We, at The Table, empty a narrative historical approach to Scripture born out of the ancient Hebrew tradition of Midrash. The Ancient Rabbis read the sacred text as questions and then answer the questions with questions that suggest answers with stories of possibilities. Differing interpretations of the text are placed side-by-side with debate and discussion following. Any conclusions were held tenuously because all interpretations were thought to be partly wrong and partly right, which I why many perspectives need to be included so that that something resembling accurate truth could be glimpsed.

Even today, when Rabbis engage the First Testament, you might say they walk into the text. It was by this walking into the text act the Scriptures came alive and exposed their Sacred roots. It is a relational way of reading. Consider this description of the process of a Rabbi walking into the text: “They bring themselves to it and step across the edge of the scroll, jump up onto its body, bouncing a little, believing it will hold their weight. And then on hands and knees, they crawl through the furrows of words, examining, brushing away dirt, not like an archeologist hoping to unearth some dead, hardened thing but like a botanist examining growth patterns and evidence of the soil’s mineral content, water content or whether there is deep clay. And then they look for the cracks in the soil from which the word emerged.
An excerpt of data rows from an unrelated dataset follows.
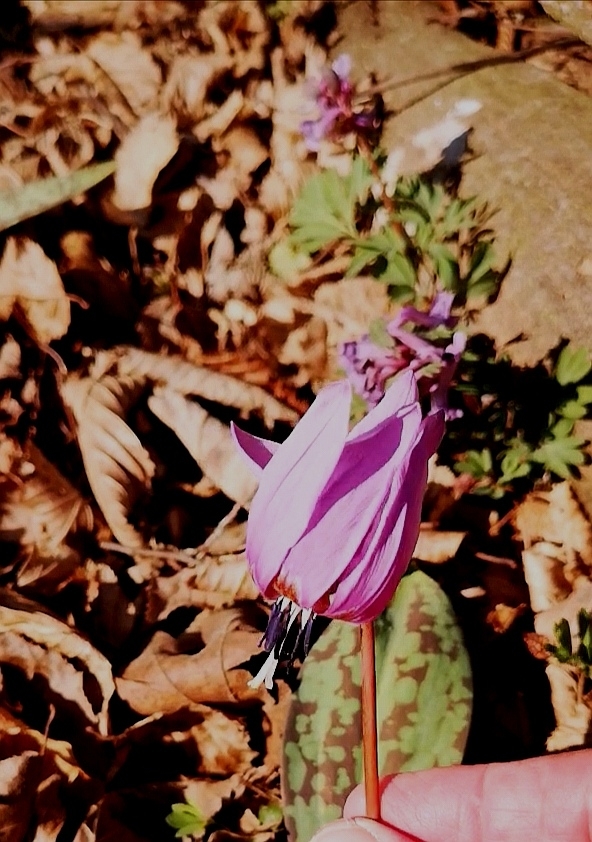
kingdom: Plantae
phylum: Tracheophyta
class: Liliopsida
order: Liliales
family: Liliaceae
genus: Erythronium
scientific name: Erythronium dens-canis
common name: Dog's-tooth-violet
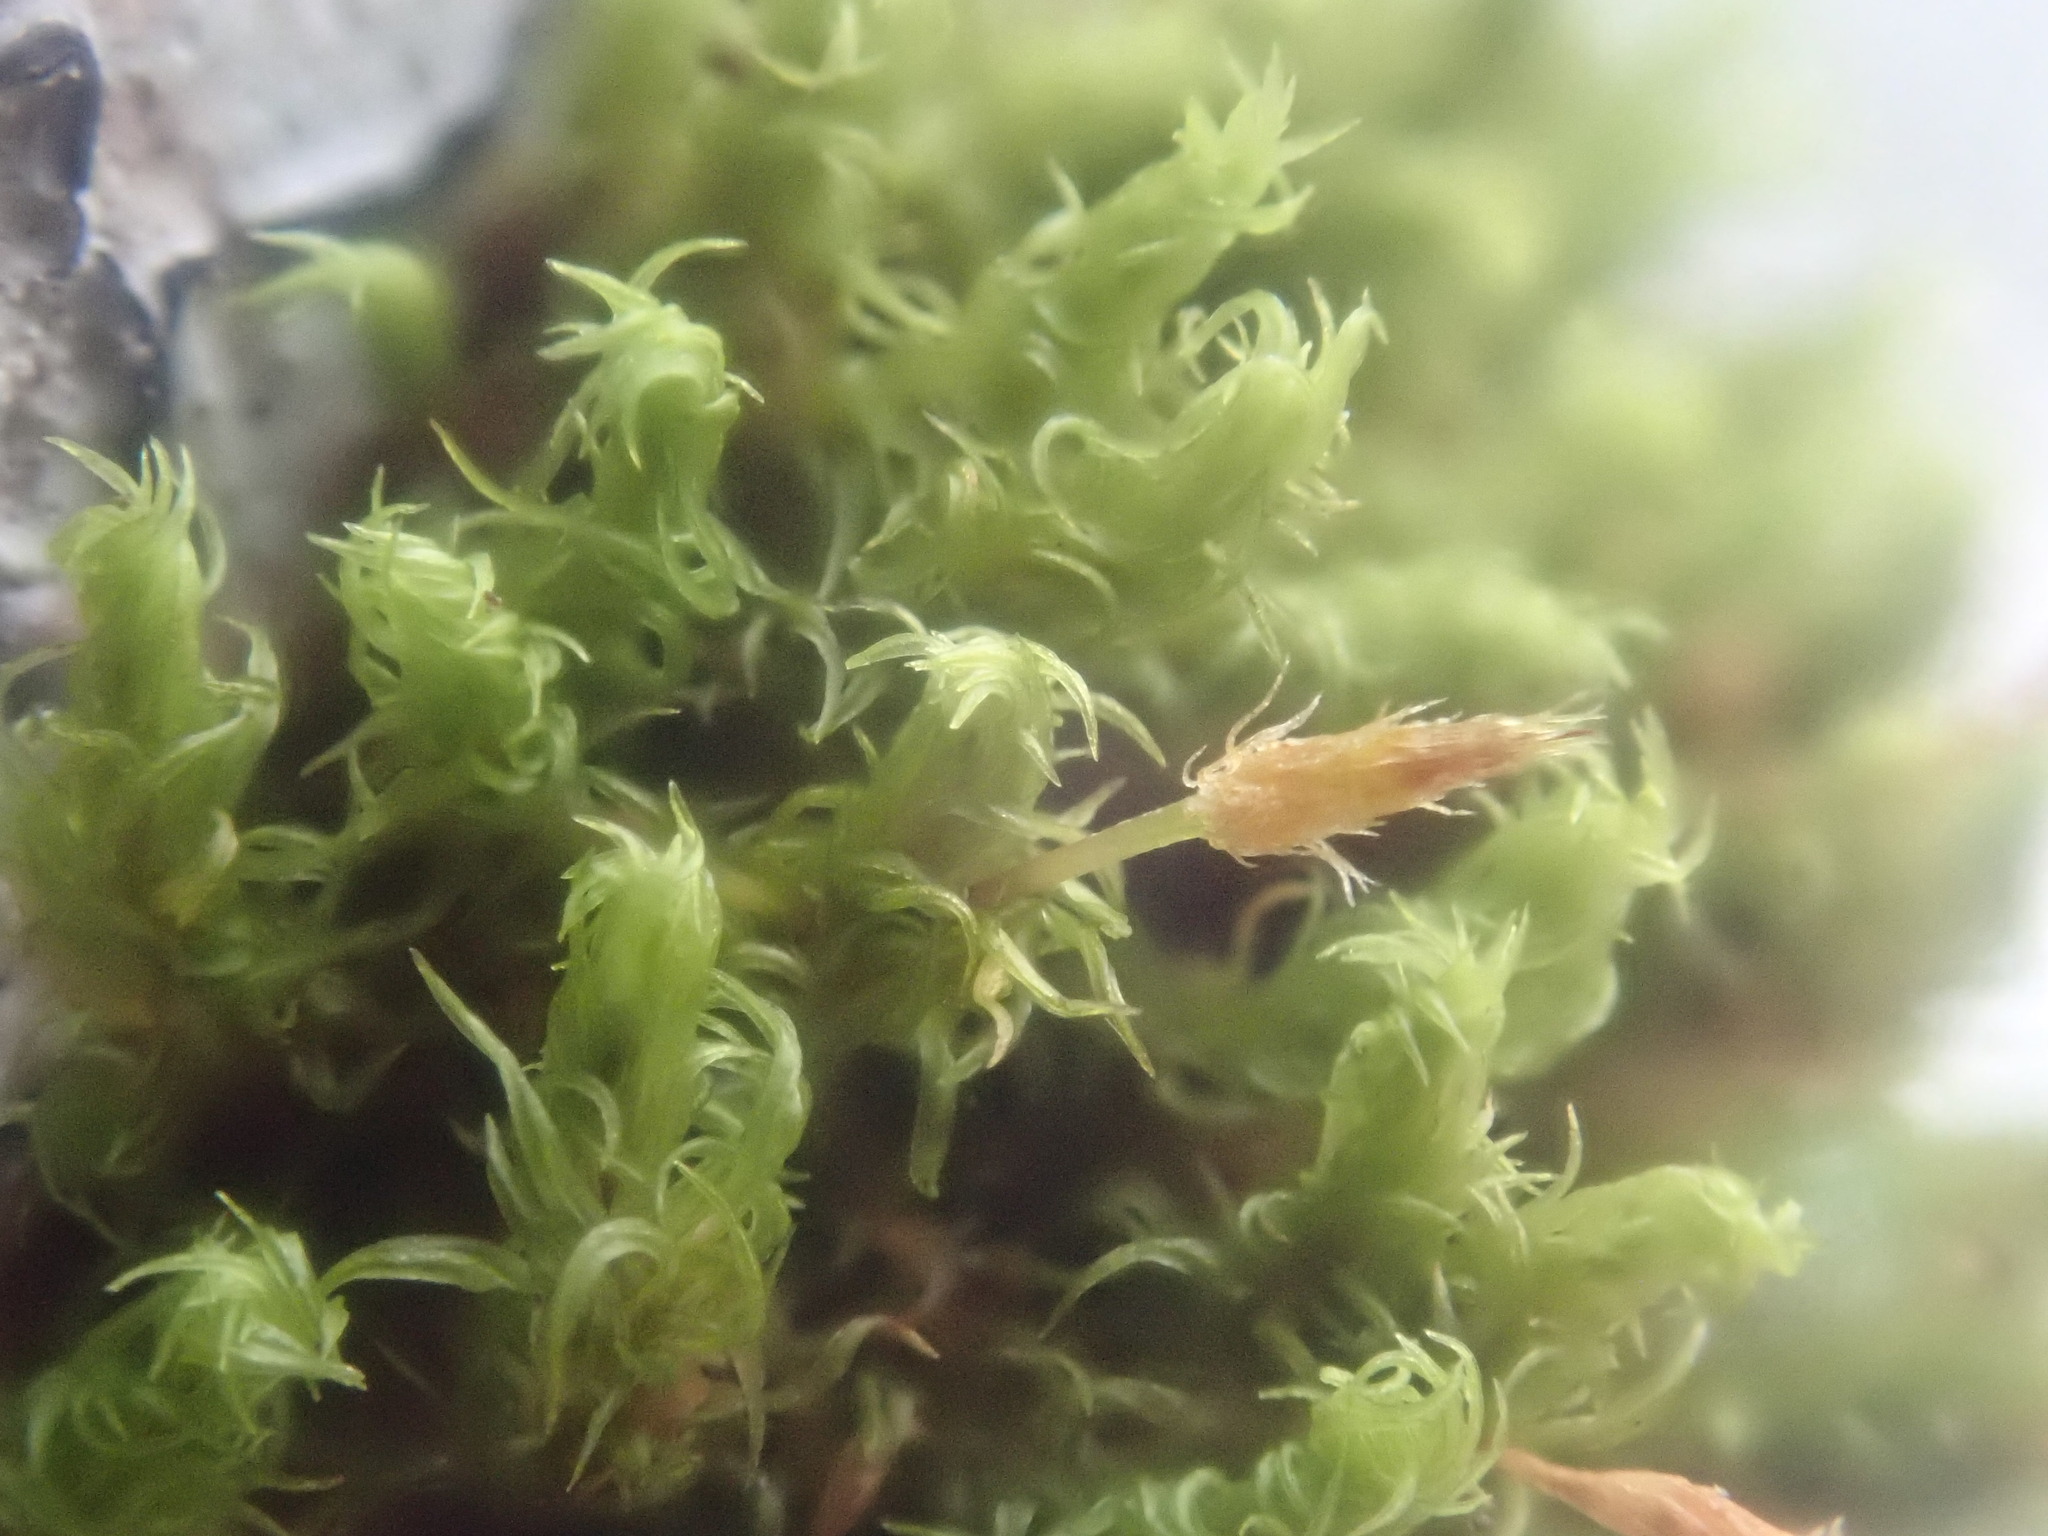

It is the cracks, the gaps that will allow them a way in.” That is definitely not how I was taught to read the text. I was taught to search for answers; to determine the calculable, defendable, incontrovertible truth. To the Rabbis it is not a book of monolithic answers it is a porous book of brilliant questions.

How would we be changed if we began to see the Bible less as a book of answers but as a book of the best questions there are about what it means to be created in the Image of God and what right relationship with God, each other and the world around us looks like?